Accident, death, and dismemberment insurance policies often contain exclusions which prevent recovery under specific circumstances. Sometimes those circumstances must be examined under the “law of the locale” where the event took place. Unfortunately, there may be a conflict about what this means.
A common exclusion relates to intoxication and this was the issue in Cultrona v. Nationwide Life Ins. Co., 748 F.3d 698 (6th Cir. 2014). The policy stated that the surviving spouse could not recover if her husband was “deemed and presumed, under the law of the locale in which the Injury [was] sustained, to be under the influence of alcohol or intoxicating liquors.” Usually, this type of AD&D insurance clause comes into effect when injury or death is the result of driving while intoxicated. In this case, however, the deceased was found dead on the bathroom floor of his own home in Twinsburg, Ohio.
The insurance company denied the claim. Ohio state law provides that the “cause of death and the manner and mode in which the death occurred … in the coroner’s verdict and in the death certificate … shall be the legally accepted manner and mode in which such death occurred.” The coroner had, in fact, found that the manner of death was “[a]cute ethanol intoxication.”
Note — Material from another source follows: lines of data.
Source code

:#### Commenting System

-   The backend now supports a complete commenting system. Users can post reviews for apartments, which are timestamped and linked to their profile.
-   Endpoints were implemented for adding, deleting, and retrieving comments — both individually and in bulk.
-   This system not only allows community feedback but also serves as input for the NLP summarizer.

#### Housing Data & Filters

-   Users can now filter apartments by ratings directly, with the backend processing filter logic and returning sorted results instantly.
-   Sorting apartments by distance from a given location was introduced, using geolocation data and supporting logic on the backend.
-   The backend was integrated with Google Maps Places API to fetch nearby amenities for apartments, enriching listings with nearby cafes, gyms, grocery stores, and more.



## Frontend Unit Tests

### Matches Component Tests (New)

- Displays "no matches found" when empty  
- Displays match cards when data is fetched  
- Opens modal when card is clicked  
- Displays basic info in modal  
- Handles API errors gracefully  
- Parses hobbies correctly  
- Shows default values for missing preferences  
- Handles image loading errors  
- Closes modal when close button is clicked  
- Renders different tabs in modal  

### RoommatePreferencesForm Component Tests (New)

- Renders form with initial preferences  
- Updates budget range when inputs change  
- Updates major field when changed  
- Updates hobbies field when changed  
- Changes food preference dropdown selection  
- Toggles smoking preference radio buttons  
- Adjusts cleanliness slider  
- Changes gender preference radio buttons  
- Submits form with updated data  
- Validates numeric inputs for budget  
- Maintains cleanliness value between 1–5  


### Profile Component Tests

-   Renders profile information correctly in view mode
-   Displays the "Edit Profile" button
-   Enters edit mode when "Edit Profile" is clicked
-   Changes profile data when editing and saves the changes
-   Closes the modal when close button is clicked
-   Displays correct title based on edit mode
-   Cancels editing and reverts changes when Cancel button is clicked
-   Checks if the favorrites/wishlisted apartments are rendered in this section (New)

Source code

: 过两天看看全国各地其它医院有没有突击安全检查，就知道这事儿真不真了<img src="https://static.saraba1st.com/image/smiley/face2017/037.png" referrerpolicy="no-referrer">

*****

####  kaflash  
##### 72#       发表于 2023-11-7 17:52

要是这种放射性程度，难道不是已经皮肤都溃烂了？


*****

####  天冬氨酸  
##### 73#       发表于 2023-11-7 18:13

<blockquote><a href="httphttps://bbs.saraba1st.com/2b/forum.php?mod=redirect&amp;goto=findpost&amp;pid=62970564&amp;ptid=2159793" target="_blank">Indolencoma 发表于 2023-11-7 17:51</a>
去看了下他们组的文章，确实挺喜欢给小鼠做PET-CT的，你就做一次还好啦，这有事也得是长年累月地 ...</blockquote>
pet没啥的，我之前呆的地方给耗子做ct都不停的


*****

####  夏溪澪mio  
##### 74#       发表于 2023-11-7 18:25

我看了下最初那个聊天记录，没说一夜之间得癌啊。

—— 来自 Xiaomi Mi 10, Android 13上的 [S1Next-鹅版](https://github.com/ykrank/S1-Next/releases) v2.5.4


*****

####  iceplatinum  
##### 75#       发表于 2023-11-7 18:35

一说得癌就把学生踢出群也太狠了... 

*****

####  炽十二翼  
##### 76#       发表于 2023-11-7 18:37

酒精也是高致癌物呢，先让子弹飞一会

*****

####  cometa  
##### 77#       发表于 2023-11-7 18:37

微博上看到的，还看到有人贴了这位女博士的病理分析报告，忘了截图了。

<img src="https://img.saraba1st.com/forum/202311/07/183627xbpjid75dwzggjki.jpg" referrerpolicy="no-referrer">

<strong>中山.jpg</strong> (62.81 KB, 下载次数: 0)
The surviving spouse argued that the “law of the locale” under her AD&D insurance policy should mean the law of the town in which the death took place. Since Twinsburg had no ordinance equivalent to the state law and the decedent had not been driving while intoxicated when he died, she believed that her claim should be paid. She was able to point to some cases where “law of the locale” was interpreted to mean city or county law. However, the appellate court disagreed, finding that “the bulk of authority supports the opposite conclusion-that the phrase ‘law of the locale’ means state law.” Denial of the claim was affirmed.